With French Onion Soup on my mind, I thought a fun deviled egg would be a riff on this soup. Obviously it is not going to be hot, but I brought in the key elements to just give that hint of French Onion Soup. They are not only stunning to look at, but the richness of the caramelized shallots with a touch of bourbon and the cheesy crouton on top just brings the whole experience together. This would be perfect with your favorite French Champagne for a decadent culinary experience on a Friday Night. I bet you can guess what we are having this week for Friday Night Bites. Smile.

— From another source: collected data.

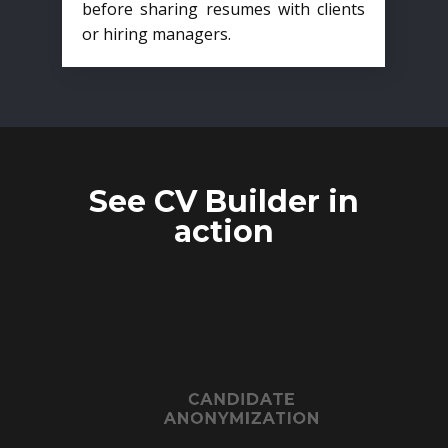
before sharing resumes with clients
or hiring managers.
See CV Builder in
action
CANDIDATE
ANONYMIZATION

French Onion Soup Deviled Eggs
¼ Cup + 1 Tablespoon Mayonnaise
¼ teaspoon Salt
1 teaspoon Yellow Mustard
3 Large Shallots
2 Tablespoon Butter
½ teaspoon Sugar
1 teaspoon Bourbon
12 Half inch cubes French bread
12 Half inch squares of Gruyere Cheese
Use a large sauce pan and fill with cold water about 4 inches. Add a teaspoon of salt to the water and the 8 eggs. Note: Best to use eggs that are about 5 to 6 days old versus fresh. Heat on high until it begins to boil. Leave for 1 to 2 minutes then turn off the heat and cover with a lid. Let stand for 15 minutes. Remove the eggs and place into cold water for 3 to 4 minutes. One at a time, lightly tap the egg against a hard surface and hold egg under running water to make it easy to peel. Repeat the process until all eggs are peeled.
With a sharp knife, cut each egg in half lengthwise. Carefully remove each yolk and add to a bowl. Break up the yolks with a fork and add the mayonnaise, ¼ teaspoon salt and yellow mustard. Stir until creamy and smooth. Add to a piping bag and pipe into the center of each egg. If you don’t have a piping bag, you can spoon into each egg. Set in the refrigerator until ready to top with the French Onion mixture.
Remove the outer layer of each shallot and slice each one into thin rings. In a skillet, add the butter and let melt over medium heat. Add the sliced shallots, sugar and a bit of salt and pepper to taste. Let cook for about 7 to 12 minutes over medium heat until they are caramelized. Add the bourbon and let cook for another minute or two until the alcohol burns off. Set aside to cool.
Turn the broiler on high and toast the bread cubes until light golden brown. Next top each one with a bit of the Gruyere and let sit under the broiler until melted. Remove and let cool.
Top each deviled egg with a bit of the caramelized shallots and then top with the cheesy crouton.